Sunday, March 15, 2015

Girl in a Band: A Memoir by Kim Gordon

(hb; 2015: rock 'n' roll memoir)

From the inside flap:

"For many, Kim Gordon, vocalist, bassist and founding member of Sonic Youth, has always been the epitome of cool.

"Sonic Youth is one of the most influential and successful bands to emerge from the post-punk New York scene, and their legacy continues to loom large over the landscape of indie rock and American pop culture. Almost as celebrated as the band's defiantly dissonant sound was the marriage between Gordon and her husband, fellow Sonic Youth found and lead guitarist Thurston Moore. So when Matador Records released a statement in the fall of 2011 announcing that -- after twenty-seven years -- the two were splitting, fans were devastated. In the middle of a crazy world, they'd seemed so solid.

"What did this mean? What comes next? What came before?
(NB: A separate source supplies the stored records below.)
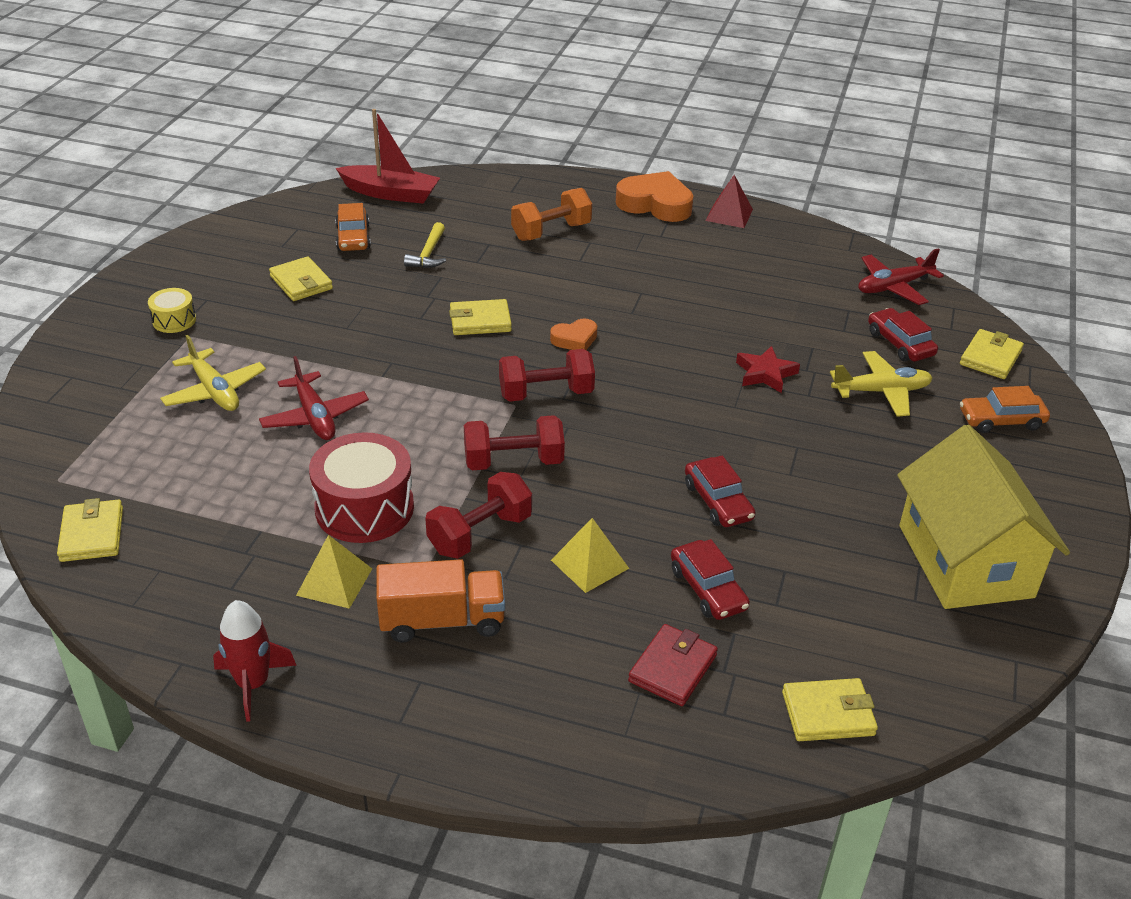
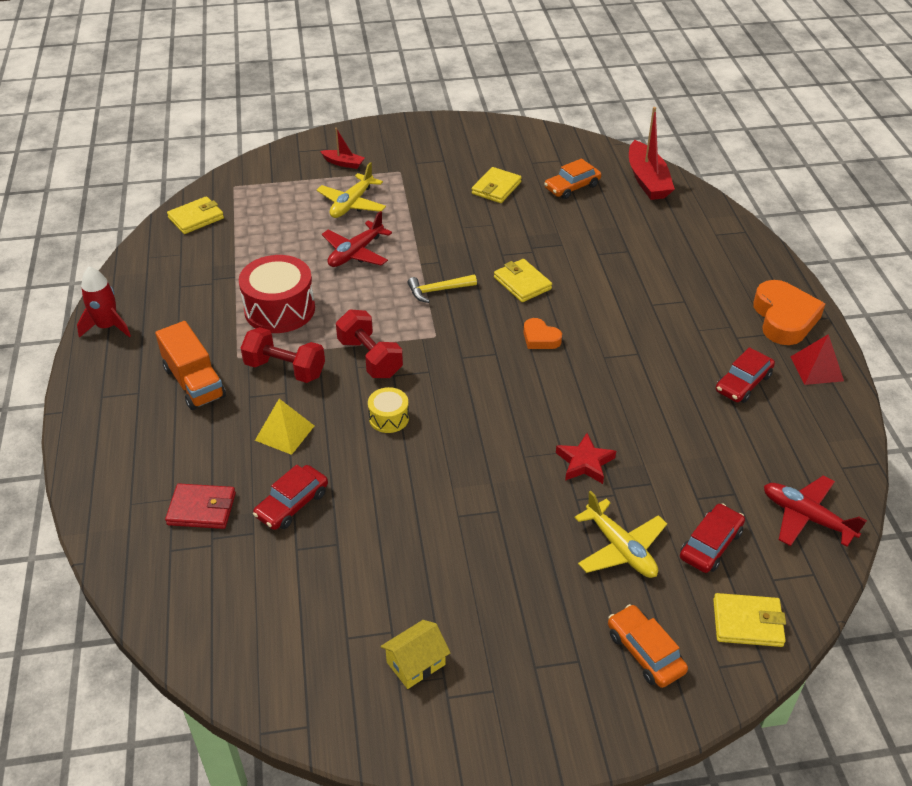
camera: 65 degrees right, 5 degrees up
yellow drum [148,288,196,333] -> yellow drum moved to [368,387,409,433]
yellow pyramid [296,535,372,609] -> none
yellow hammer [404,222,446,268] -> yellow hammer moved to [407,275,477,303]
red dumbbell [499,349,595,402] -> none
orange dumbbell [511,188,592,241] -> none
red car [685,455,756,527] -> red car moved to [716,347,775,403]
yellow wallet [782,678,878,741] -> none
yellow house [897,425,1070,609] -> yellow house [380,620,451,689], size x0.42
none -> red boat [320,128,365,169]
"In Girl in a Band, the famously reserved superstar speaks candidly about her past and the future. From her childhood in the sunbaked suburbs of Southern California, growing up with a mentally ill sibling who often sapped her family of emotional capital, to New York's downtown art and music scene in the eighties and nineties and the birth of a band that would pave the way for bands like Nirvana, as well as help inspire the Riot Grrl generation, here is an edgy and evocative portrait of a life in art."


Review:

Girl is a standout, thoughtful and atypical music memoir in that it doesn't read like a VH-1 Behind the Music episode with its usual drug-addled rise-and-fall-of-a-band arcs. Instead, Gordon's nonfiction book is smart, precise and effective in its quick-sketch, warm mentions of her emotions and experiences as a woman, artist, musician, wife and mother. There is -- for this reader, at least -- enough details about Sonic Youth's music and songs that were particularly moving for her, though bass guitarist geeks might be disappointed at how little she writes about her instrument tunings (which varied over the course of the band's thirty-year period).

This is an excellent rock 'n' roll and art memoir, one worth owning.